—«Então o Chico não era namorado da Mariquinhas?!—perguntei numa ansiedade de dúvida que se deseja não vêr confirmar.

—«Ó Raquel, não diga isso! Quem lhe meteu na cabeça uma loucura dessas?!—perguntou indignado.—Então não eramos como três irmãos, três companheiros de brincadeira?!...

—«Ninguem me disse nada. Eu hôje é que pensei, depois do que ouvi lá em casa, que podia sêr que o que se lembravam comigo fôsse com ella... Ás vezes a Mariquinhas parecia que me tinha raiva, e porfim já não queria que brincassemos juntos... lembra-se?

—«Sim, é verdade. Não tinha pensado nisso. Até pediu para a não visitar quando estivesse a Raquel, porque a sua alegria a incomodava...

Pobre Mariquinhas! A sua figura esbelta e linda levantava-se a nosso lado reclamando a sua parte de aféto, mas o seu rosto pacificado pela morte já não exprimia o vago ciume com que tanto nos mortificara. A sua recordação unia-nos numa afetuosidade e numa saudade igual.

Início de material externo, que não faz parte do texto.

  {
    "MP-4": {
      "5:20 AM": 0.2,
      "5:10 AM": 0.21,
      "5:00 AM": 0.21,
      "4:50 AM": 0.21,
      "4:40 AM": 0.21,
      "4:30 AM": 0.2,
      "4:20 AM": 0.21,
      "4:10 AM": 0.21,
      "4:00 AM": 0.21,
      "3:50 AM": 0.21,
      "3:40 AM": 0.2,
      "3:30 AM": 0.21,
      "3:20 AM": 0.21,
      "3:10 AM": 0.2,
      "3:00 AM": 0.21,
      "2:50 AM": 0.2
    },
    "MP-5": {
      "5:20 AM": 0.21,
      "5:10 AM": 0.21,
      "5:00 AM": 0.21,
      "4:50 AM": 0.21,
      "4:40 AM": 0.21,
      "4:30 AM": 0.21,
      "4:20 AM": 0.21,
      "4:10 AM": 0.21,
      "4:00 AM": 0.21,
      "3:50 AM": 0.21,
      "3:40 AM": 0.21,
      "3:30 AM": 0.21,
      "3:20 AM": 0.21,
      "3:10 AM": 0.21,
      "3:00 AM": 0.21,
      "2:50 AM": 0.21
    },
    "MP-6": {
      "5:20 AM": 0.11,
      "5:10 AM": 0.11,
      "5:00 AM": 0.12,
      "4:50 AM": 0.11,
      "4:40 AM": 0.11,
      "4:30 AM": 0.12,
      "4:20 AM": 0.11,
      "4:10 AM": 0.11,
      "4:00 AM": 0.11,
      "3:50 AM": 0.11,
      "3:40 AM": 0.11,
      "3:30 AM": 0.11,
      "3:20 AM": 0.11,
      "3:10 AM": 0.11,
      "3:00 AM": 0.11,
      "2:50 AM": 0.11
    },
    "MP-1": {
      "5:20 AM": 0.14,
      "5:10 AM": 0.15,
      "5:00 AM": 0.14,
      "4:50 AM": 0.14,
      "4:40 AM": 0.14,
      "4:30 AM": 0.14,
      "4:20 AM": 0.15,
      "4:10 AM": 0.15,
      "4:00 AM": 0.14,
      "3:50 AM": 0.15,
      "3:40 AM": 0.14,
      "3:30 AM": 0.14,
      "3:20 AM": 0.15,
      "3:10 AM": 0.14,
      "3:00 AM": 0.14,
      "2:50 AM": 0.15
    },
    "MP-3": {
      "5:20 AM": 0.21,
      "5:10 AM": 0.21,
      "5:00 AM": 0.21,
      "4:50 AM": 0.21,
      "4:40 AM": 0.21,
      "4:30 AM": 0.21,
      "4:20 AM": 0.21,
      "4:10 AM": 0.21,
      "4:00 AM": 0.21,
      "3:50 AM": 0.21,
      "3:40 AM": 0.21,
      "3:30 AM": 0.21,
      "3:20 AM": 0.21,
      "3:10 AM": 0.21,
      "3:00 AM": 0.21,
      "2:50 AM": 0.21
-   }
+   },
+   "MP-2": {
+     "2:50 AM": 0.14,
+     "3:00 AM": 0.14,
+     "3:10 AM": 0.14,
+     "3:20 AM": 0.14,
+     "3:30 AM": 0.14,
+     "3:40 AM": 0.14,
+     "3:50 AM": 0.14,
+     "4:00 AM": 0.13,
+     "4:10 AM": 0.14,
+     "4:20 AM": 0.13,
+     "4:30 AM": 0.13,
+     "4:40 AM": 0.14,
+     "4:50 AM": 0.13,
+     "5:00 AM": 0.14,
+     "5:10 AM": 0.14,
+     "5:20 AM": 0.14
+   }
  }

—«Mas então—disse o Chico, surpreso—a Mariquinhas supunha que nós eramos namorados?! Pobre amiga! Uma criança como a Raquel era...{170}

—«Eu não percebi nada—respondi ingenua—nem supunha que era tão sua amiga... Nem que esta amizade era diferente... Hontem é que compreendi tudo!...

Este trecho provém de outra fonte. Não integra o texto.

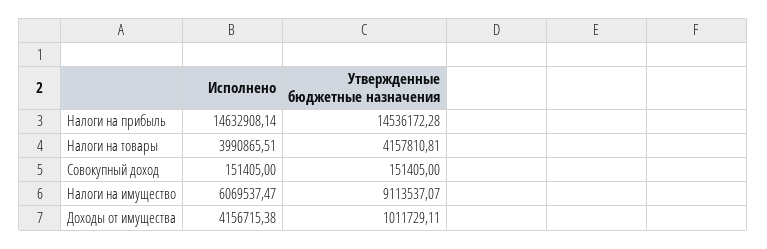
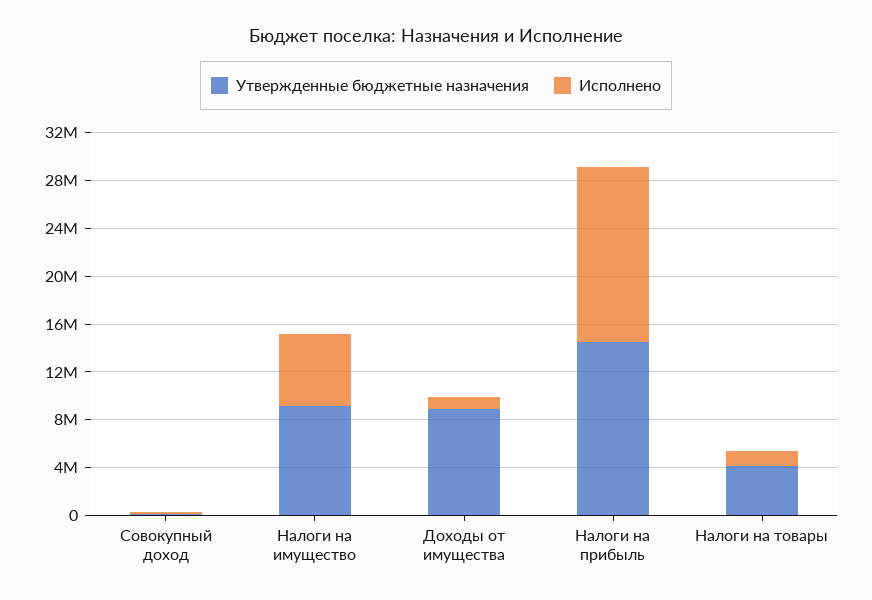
  {
    "Исполнено": {
      "Налоги на прибыль": 14632908.14,
-     "Налоги на товары": 3990865.51,
+     "Налоги на товары": 1000000,
      "Совокупный доход": 151405,
      "Налоги на имущество": 6069537.47,
-     "Доходы от имущества": 4156715.38
+     "Доходы от имущества": 1000000
    },
    "Утвержденные бюджетные назначения": {
      "Налоги на прибыль": 14536172.28,
      "Налоги на товары": 4157810.81,
      "Совокупный доход": 151405,
      "Налоги на имущество": 9113537.07,
-     "Доходы от имущества": 1011729.11
+     "Доходы от имущества": 9000000
    }
  }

—«Mas hontem, porquê? Disseram-lhe mal de mim?!...—perguntou assomado, numa daquellas fogosas cóleras que ensombram rapidamente o rosto do meu amigo.

—«De si, não!... Foi de mim. A estrangeira... disse-me coisas, coisas... que só pensar nellas me faz mal!

Córei e baixei os olhos numa confusão, vendo-o sorrir, já desanuviado.